Return exactly the span that opens with the line containing "neck: (451, 332)" and closes with the final line of the records, both included.

Top of Data under study

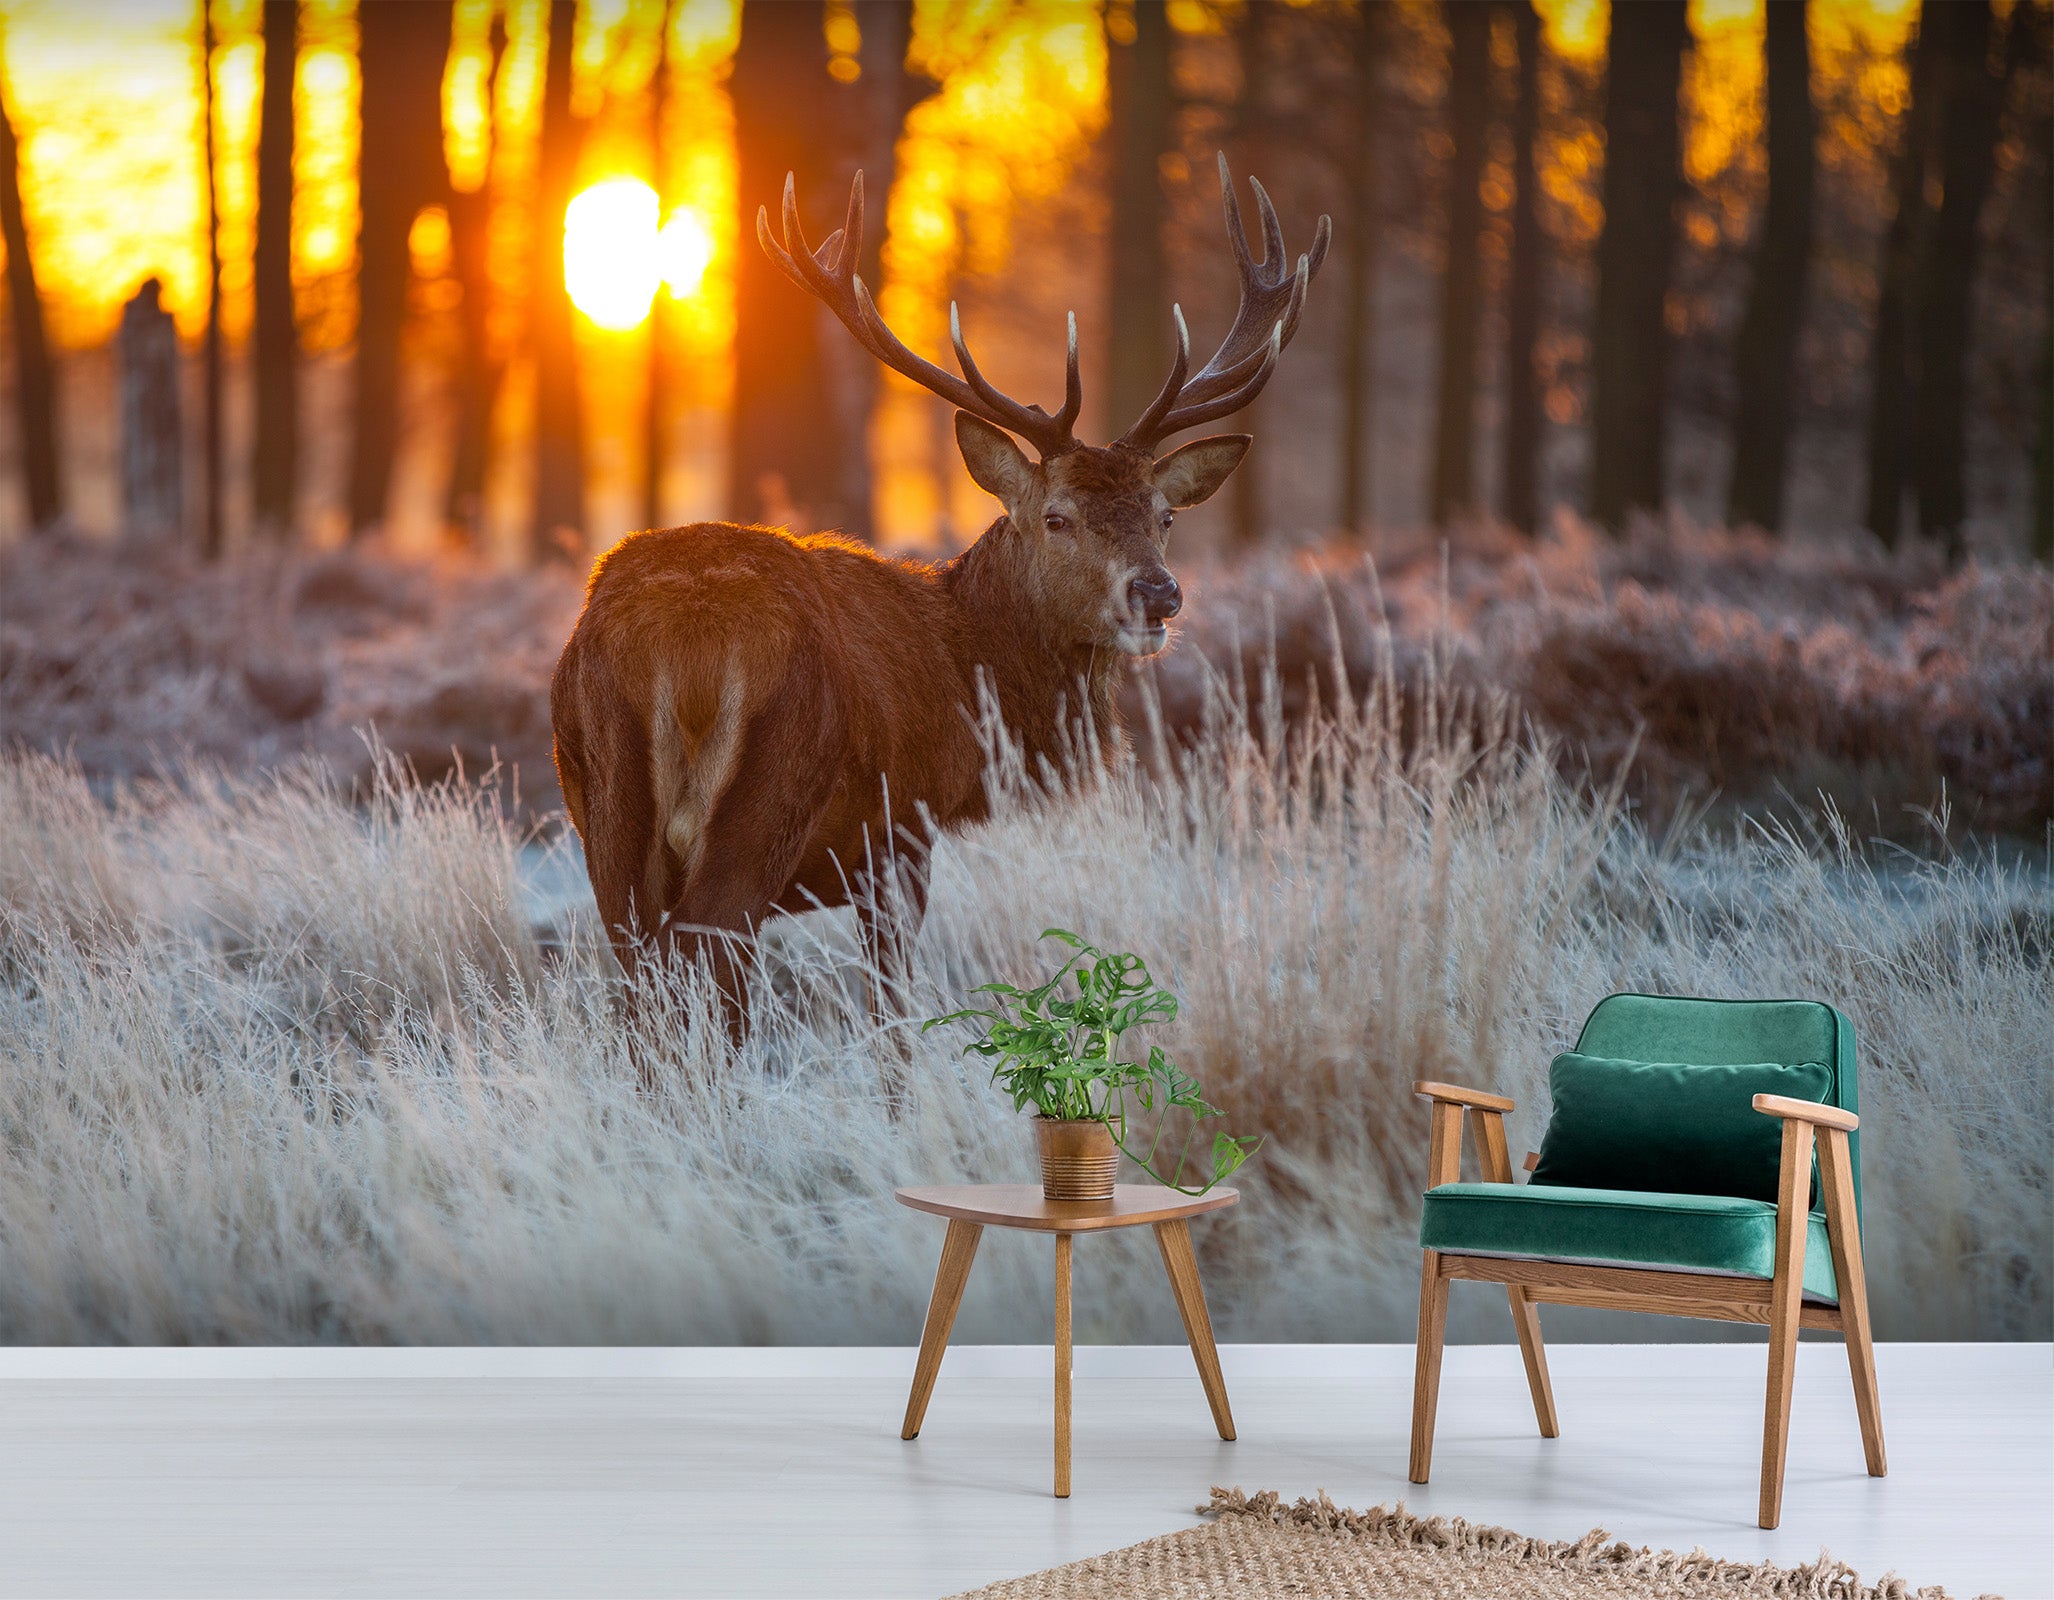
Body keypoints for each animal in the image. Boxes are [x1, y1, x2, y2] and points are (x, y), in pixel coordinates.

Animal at [550, 154, 1329, 1030]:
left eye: (1164, 515)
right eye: (1057, 517)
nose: (1158, 596)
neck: (967, 675)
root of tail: (682, 640)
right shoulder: (902, 832)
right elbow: (892, 1010)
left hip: (605, 806)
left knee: (637, 985)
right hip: (770, 793)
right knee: (710, 968)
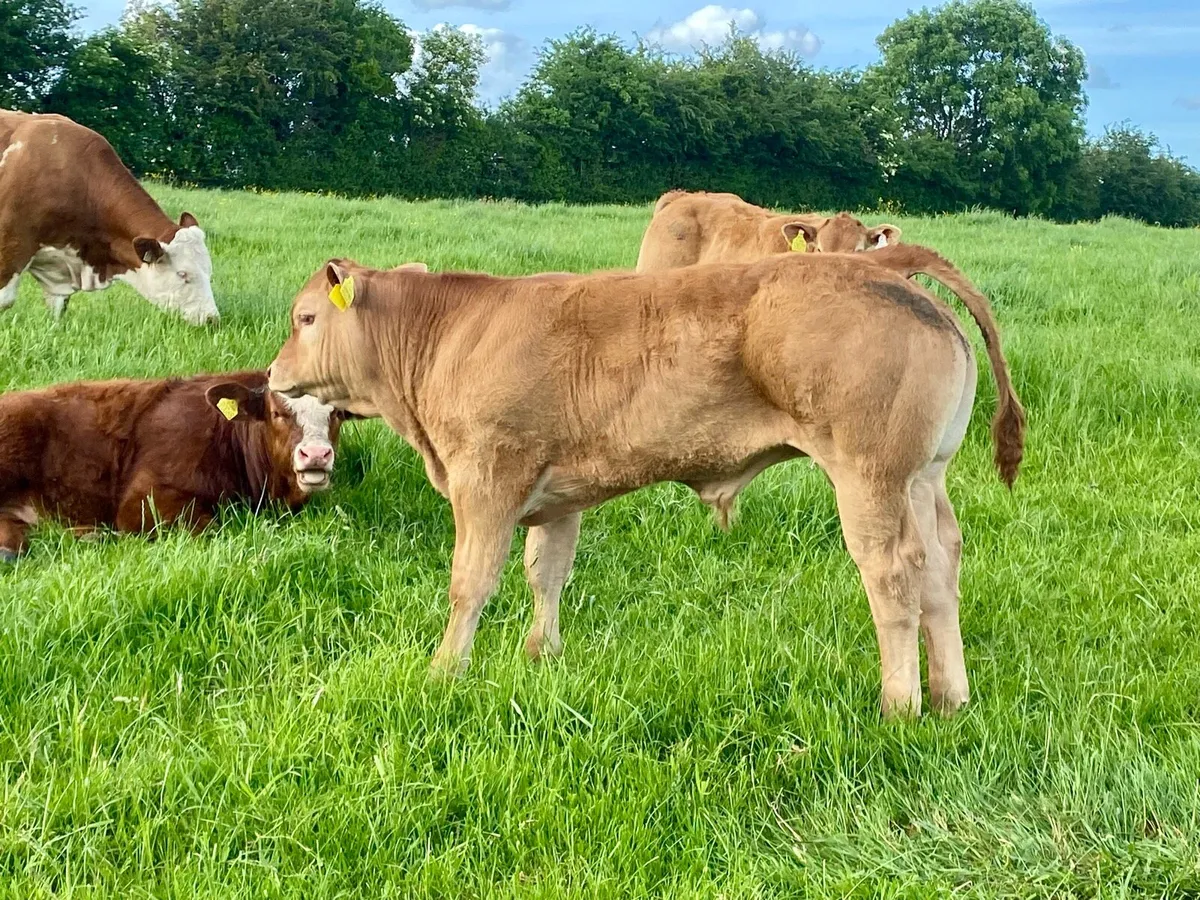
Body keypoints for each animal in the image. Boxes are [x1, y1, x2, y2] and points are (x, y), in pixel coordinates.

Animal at [267, 244, 1024, 718]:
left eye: (305, 317)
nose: (273, 374)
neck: (451, 332)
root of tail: (889, 269)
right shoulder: (558, 494)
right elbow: (546, 572)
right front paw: (541, 656)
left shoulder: (487, 480)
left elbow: (470, 583)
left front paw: (444, 671)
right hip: (923, 479)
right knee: (940, 571)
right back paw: (950, 697)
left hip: (870, 478)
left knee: (892, 575)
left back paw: (900, 705)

Bottom of Data under study

▶ **Output for this task**:
neck: (451, 332)
root of tail: (889, 269)
right shoulder: (558, 494)
right elbow: (546, 572)
right front paw: (541, 656)
left shoulder: (487, 480)
left elbow: (470, 583)
left front paw: (444, 671)
right hip: (923, 479)
right knee: (940, 571)
right back paw: (950, 697)
left hip: (870, 478)
left knee: (892, 575)
left back paw: (900, 705)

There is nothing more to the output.